В прошлое воскресенье французский городок Компьень принимал ежегодную ярмарку вина и сыра. Утром на центральной площади яблоку было негде упасть, причем доминировали в толпе отнюдь не туристы, а самые что ни на есть аутентичные жители французской провинции, будто только что сошедшие с экранов старой комедии Жана Жиро. Они пробовали вино, живо обсуждали его вкус, заливисто хохотали, торговались с виноделами, отчаянно жестикулируя, затем тут же на месте заключали сделки и отмечали их в многочисленных ресторанчиках. Словом, вокруг была идиллическая картинка милой доброй Франции.

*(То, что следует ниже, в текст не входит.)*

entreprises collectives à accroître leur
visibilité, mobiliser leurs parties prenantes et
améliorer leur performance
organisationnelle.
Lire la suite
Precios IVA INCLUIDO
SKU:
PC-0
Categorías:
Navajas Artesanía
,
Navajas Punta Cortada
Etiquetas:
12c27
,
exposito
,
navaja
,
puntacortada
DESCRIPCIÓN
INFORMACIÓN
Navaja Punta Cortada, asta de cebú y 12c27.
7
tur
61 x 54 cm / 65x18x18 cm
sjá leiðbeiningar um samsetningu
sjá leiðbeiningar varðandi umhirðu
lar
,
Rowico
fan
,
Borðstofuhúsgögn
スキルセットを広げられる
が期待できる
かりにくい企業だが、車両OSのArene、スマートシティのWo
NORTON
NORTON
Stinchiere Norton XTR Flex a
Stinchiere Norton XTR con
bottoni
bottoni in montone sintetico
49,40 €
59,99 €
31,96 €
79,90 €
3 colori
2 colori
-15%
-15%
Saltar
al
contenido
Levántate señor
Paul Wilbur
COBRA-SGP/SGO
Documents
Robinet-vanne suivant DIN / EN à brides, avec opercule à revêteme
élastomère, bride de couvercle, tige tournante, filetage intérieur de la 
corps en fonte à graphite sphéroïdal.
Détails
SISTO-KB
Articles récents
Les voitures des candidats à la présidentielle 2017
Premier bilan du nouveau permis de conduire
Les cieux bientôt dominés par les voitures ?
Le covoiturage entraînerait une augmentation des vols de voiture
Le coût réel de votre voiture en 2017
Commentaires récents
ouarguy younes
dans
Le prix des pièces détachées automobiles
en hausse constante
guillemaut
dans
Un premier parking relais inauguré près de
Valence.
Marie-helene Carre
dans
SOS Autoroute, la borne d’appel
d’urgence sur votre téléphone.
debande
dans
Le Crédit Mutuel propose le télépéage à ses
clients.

Однако через пару часов площадь заметно опустела. На соседнюю улочку подъехала дюжина автобусов, в которые почтенные мадам и месье организованно погрузились. При этом лица у них были уже далеко не такие беззаботные, как десять минут назад. Колонна автобусов из Компьена, как и сотни ей подобных из других тихих провинциальных городков, отправлялась в Париж, где ее пассажиры влились в ряды самой массовой за последние годы гражданской акции протеста. В этот день к Дому инвалидов вышел, по оценкам организаторов, миллион человек, возмущенных законом, разрешающим гомосексуальные браки, а также планами правительства наделить гей-пары правом усыновлять детей.
Впрочем эта колонка не про отчаянную попытку консервативной и традиционной Франции отстоять свои принципы и ценности. Собственно, вне зависимости от того, каким будет исход их борьбы, она отлично иллюстрирует очень важный для понимания нынешних европейцев факт. Выход на демонстрацию здесь не является прерогативой узкой группы политических активистов. Если какая-то тема возбуждает общественный интерес, можно быть уверенным, что она не останется на уровне кухонных споров, а вырвется на улицы.
Французы здесь не исключение из правил. Когда два года назад случилась Фукусима, миллионы немцев, большинство из которых даже на выборы никогда не ходят, выстроились в живые цепи длиной в сотни километров. Результатом стал разворот незадолго до этого принятой энергетической стратегии и решение о закрытии всех немецких АЭС к 2020 году.
Есть и менее масштабные примеры успешного протеста. Так, недалеко от нас есть городок Кенен. Он совсем небольшой — 2275 жителей. Такое типичное немецкое захолустье, где даже магазина ни одного нет, кроме булочной, а время сонное и тягучее, как любимая местными жителями пастила. Но недавно кененским бюргерам понадобилось кое-что от власти. Дело в том, что в последние годы стремительно вырос трафик на дороге, протыкающей городок по главной (а по сути – единственной) улице. Строительство объезда было горожанам давно обещано, но отчего-то застопорилось. И тогда в одно прекрасное утро перед каждым(!) домом Кенена появился транспарант с требованием к местным властям возобновить стройку и закончить в срок.
И чиновникам пришлось объясняться, оправдываться и гарантировать, что все будет улажено. Только после этого надписи сменились на другие – с датой сдачи объезда и словами «Мы следим».
Да, разумеется, можно считать, что такие гражданские привычки часто оборачиваются убытками для экономики. В парижских отелях, к примеру, постояльцев честно предупреждают, что за форс-мажор в виде митингов владельцы ответственности не несут. А тот самый воскресный митинг обошелся в 800 тысяч евро (собранных, впрочем, по подписке самими участниками). Кененцам тоже пришлось заплатить за краску и ватман из своего кармана.
Кухонные протесты, безусловно, обходятся значительно дешевле. Но вот эффективнее ли они, большой вопрос.